Franchisor will have the right to take control of the management of communications if Franchisor determines that the publicity surrounding the event is likely to have a material adverse effect on the reputation or goodwill of the Shop, Marks, System, or Franchisor.
Franchisee will obtain Franchisor's consent before any press releases, interviews or public statements are issued by Franchisee, or anyone on its behalf, about events that are likely to receive or are receiving significant negative public attention related to the Shop, Marks, System, or Franchisor.
Source: Item 22 — CONTRACTS (FDD page 50)
What This Means (2025 FDD)
Based on the 2025 Franchise Disclosure Document, Burneys Sweets More franchisees are required to adhere to the franchisor's policies, procedures, and instructions, especially during crisis situations. Franchisees must immediately notify the franchisor of any situation that could negatively impact the franchise, the franchisor, or the Burneys Sweets More brand.
In such situations, franchisees must follow all directives from Burneys Sweets More, including those related to public relations and communications, as outlined in the Brand Standards Manual. This obligation applies regardless of whether the franchisee has hired outside counsel or a PR firm. Examples of crises include events causing harm to customers or employees, such as contagious diseases, food-related issues, cyber attacks, natural disasters, or any circumstance damaging the brand's image.
Burneys Sweets More has the right to establish emergency procedures, potentially requiring the temporary closure of a shop, without liability for any resulting losses to the franchisee.
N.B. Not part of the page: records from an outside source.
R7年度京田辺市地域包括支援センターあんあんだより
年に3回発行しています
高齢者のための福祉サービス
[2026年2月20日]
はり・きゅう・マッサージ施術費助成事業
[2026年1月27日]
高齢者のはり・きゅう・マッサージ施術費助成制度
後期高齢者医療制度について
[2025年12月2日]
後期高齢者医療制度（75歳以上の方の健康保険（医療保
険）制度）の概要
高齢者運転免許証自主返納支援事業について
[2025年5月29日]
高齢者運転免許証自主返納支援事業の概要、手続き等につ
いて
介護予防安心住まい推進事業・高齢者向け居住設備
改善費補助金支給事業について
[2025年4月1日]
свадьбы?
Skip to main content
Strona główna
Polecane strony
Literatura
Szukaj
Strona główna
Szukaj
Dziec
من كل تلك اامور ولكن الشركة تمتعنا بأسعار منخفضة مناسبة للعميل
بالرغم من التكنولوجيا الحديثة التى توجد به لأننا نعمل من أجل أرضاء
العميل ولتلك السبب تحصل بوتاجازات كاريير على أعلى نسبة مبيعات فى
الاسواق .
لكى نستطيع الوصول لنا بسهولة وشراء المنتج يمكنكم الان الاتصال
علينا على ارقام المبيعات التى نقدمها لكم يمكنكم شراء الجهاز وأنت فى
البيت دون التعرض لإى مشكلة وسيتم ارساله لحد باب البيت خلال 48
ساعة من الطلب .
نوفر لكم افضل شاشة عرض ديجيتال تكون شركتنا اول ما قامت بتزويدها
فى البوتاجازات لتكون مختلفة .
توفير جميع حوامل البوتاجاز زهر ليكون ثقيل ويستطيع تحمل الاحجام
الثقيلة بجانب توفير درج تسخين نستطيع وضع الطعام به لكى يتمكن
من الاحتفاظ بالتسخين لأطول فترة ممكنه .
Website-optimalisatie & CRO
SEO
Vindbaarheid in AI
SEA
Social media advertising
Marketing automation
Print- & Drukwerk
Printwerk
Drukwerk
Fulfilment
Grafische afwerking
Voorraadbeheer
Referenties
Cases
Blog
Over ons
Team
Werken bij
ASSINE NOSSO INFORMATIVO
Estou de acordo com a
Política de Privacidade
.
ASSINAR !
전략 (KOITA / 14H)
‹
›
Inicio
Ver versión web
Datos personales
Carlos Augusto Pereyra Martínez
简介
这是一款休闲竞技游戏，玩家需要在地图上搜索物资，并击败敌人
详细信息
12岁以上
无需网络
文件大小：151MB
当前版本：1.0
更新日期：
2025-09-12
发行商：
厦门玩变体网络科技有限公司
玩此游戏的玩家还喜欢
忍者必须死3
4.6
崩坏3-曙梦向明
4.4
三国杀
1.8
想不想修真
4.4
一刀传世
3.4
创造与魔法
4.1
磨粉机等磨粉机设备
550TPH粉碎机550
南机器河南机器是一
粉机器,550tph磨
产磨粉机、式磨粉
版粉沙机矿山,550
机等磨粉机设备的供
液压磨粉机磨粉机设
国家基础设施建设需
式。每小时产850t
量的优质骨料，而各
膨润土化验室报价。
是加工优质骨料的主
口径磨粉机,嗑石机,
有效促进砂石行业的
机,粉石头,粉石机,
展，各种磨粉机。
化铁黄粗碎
Furthermore, the franchisor can take control of communications management if the publicity surrounding an event could harm the brand's reputation. Franchisees must obtain the franchisor's consent before issuing any public statements about events receiving negative attention related to the shop, brand, or franchisor.
This demonstrates that Burneys Sweets More maintains control over key decision-making processes, particularly during critical events, and franchisees are bound by the franchisor's policies and instructions. This ensures brand consistency and protection of the Burneys Sweets More system's reputation.